Delivery Map — shows your shop's delivery area. Optional title and description override the defaults. Choose full-width or two-column layout.
Newsletter — an inline sign-up form with a customisable heading and description (requires setting up your Mailchimp credentials in your account settings first).
Socials — pulls your shop's social links automatically. No setup on the block itself.
Missing a block, or want to lay things out differently? Get in touch. We're adding new blocks and layout options based on what's asked for.
About images
When you upload images:
Formats supported: PNG, JPEG, WebP, GIF
Max size: 20 MB
Always fill in the alt text. It's shown to screen readers and when images fail to load. It's a small habit that makes a real accessibility difference.
Use the focal point tool to mark the important part of the image — that's the part that stays visible when the image crops on smaller screens.
Preview and publish
Live preview shows your page updating as you edit. Click the eye icon to activate. Use the size toggles to check how it looks on:
Mobile (375px wide)
Tablet (768px wide)
Desktop (1280px wide)
Check all three before you publish — a layout that looks great on desktop can feel cramped on a phone.
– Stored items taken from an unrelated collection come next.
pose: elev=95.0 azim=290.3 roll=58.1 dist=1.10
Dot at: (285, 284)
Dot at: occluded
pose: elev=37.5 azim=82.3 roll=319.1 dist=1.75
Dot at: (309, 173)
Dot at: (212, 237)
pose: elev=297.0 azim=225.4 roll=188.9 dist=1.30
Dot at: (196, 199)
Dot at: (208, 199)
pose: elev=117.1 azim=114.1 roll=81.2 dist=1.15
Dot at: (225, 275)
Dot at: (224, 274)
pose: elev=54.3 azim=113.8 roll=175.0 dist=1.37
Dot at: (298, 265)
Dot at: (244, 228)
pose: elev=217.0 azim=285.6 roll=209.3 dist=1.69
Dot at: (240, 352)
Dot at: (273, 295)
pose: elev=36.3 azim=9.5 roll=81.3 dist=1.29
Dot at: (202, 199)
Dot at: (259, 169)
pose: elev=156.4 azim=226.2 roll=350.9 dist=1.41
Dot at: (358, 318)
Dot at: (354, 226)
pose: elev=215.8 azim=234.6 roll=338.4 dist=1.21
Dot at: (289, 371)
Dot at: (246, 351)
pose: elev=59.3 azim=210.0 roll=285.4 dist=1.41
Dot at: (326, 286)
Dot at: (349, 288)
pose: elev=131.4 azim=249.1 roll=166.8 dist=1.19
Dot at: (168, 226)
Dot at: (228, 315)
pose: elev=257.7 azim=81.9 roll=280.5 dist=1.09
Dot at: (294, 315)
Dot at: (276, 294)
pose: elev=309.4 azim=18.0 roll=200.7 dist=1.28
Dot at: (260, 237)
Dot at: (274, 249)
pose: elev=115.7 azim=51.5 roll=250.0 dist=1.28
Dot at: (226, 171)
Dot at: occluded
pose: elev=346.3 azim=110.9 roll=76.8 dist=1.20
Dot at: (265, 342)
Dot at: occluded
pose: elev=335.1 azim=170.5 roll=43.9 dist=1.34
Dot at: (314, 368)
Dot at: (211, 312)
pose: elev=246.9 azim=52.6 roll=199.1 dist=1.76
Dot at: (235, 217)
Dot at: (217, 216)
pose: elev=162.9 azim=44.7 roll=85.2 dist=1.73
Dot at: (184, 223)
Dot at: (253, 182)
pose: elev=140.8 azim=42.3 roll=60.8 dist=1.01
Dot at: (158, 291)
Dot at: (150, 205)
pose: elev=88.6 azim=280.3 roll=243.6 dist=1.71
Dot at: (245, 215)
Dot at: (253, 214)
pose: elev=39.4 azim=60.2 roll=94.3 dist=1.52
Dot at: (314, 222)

Version history keeps up to 25 versions of every page. If you change your mind about an edit, you can roll back to an earlier version any time.
Autosave handles saving while you work. You never need to remember to save a draft.
SEO: how your page looks when shared
Every page has an SEO section where you can control how it appears in search results and on social media.
Meta title — the title shown in search results and on social link previews. If you leave it blank, the page title is used.
Meta description — the one- or two-sentence summary shown under the title. A good description increases click-throughs from Google.
Preview image — the image that shows when someone shares your page on Facebook, WhatsApp, Slack, LinkedIn, and so on. Use a clear, high-contrast image.
Filling these in takes 30 seconds per page and makes a real difference when pages get shared.
Where your page appears
Publishing a page makes its URL live. You control where it shows up in your site's navigation separately.
Menu placement
Main menu — appears in your site's main navigation.
Footer — appears in the footer links.
Both — appears in both.
None — the page is live at its URL but doesn't appear in any menu. Useful for campaigns, partner pages, or anything you want to share by direct link only.
Menu order — lower numbers appear first. The default is 10, so leave gaps (10, 20, 30…) to make it easier to slot new items in later.
Redirect URL (optional) — if you set this, the menu link points at that URL instead of the page's own
/p/your-slug. Handy when you want a menu item that goes to an external site but still want to keep the page itself tidy in your library.
Common questions
Why is the Testimonials or Team profiles picker empty?
You need to add items to the Testimonials or Profiles collection first — see Set up your content library first above.
Why isn't my published page showing in the menu?
Check that Menu placement isn't set to None, and that Menu order puts it where you expect (lower numbers appear first).
Can I hide a page without deleting it?
Yes — switch it back to Draft. The public URL stops serving it and it disappears from menus, but your content and version history stay intact.
Can I have a menu item that links somewhere else entirely?
Yes — set the page's Redirect URL to the destination. The menu link will go there instead of to the page itself.